Trichet: No. The countries of Europe have always demonstrated that they pull together when the challenges are very high. My strong belief in the continued integration of Europe, as a key historical endeavour to ensure stability, prosperity and peace, has not been shaken in any respect by the crisis.

FTD: Some governments want to beat the crisis by merging national government bonds to create eurobonds. Is this a good idea?

Trichet: The Governing Council has looked at the various proposals and is not in favour of them at present. What counts now is that we make optimal use of the instruments at our disposal. This includes a quantum leap in the economic surveillance governance of euro area countries. In addition, the adjustment programmes for Greece, Ireland and Portugal must be implemented in a decisive manner. It also means that the European Financial Stability Facility (EFSF) should be used as flexibly and effectively as it possibly can be.

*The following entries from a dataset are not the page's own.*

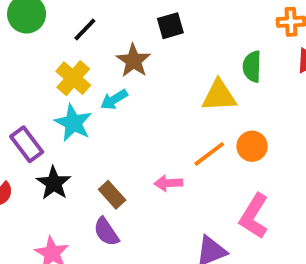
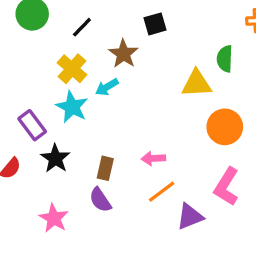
orange circle: (252, 146) -> (225, 127), size x1.4
orange line: (209, 154) -> (162, 192), moved
brown rectangle: (112, 195) -> (105, 168), turned 55

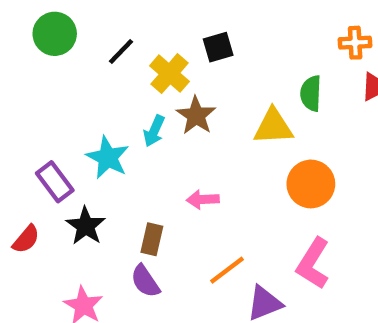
brown star: (123, 54) -> (196, 116), moved
yellow cross: (72, 69) -> (170, 74), moved
cyan arrow: (107, 87) -> (154, 131), turned -35
pink arrow: (153, 158) -> (203, 199), moved

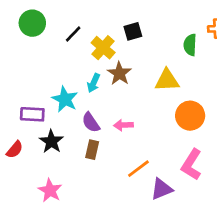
green semicircle: (311, 93) -> (190, 45), moved
purple rectangle: (55, 182) -> (32, 114), turned -50
purple semicircle: (145, 281) -> (91, 122), moved

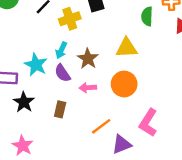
yellow cross: (103, 48) -> (70, 19), turned 30
brown star: (119, 73) -> (88, 59), moved
orange circle: (190, 116) -> (124, 84), moved
purple semicircle: (91, 122) -> (62, 73), moved

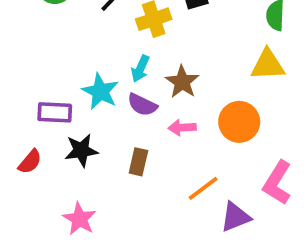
yellow triangle: (126, 48) -> (268, 65), moved
purple semicircle: (62, 73) -> (142, 105), turned -30
black star: (24, 102) -> (81, 150), turned 30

FTD: The stress tests are very detailed in terms of various exposures of the tested banks (sovereign risk, housing risk, etc.) Some critics fear the stress tests will now lead to speculation against certain banks. Do you think this fear is justified?

Trichet: I welcome the publication of the EU-wide stress-testing exercise, which was prepared and conducted by the EBA (European Banking Authority) and the national supervisory authorities. I trust it is an important tool to enhance transparency in the EU banking system. I also support the EBA recommendations to promptly remedy the capital shortfall of the banks that do not meet the threshold ratio of 5 % core Tier 1 capital (as of end-April) and to strengthen the capital position of those banks that are above but close to the threshold.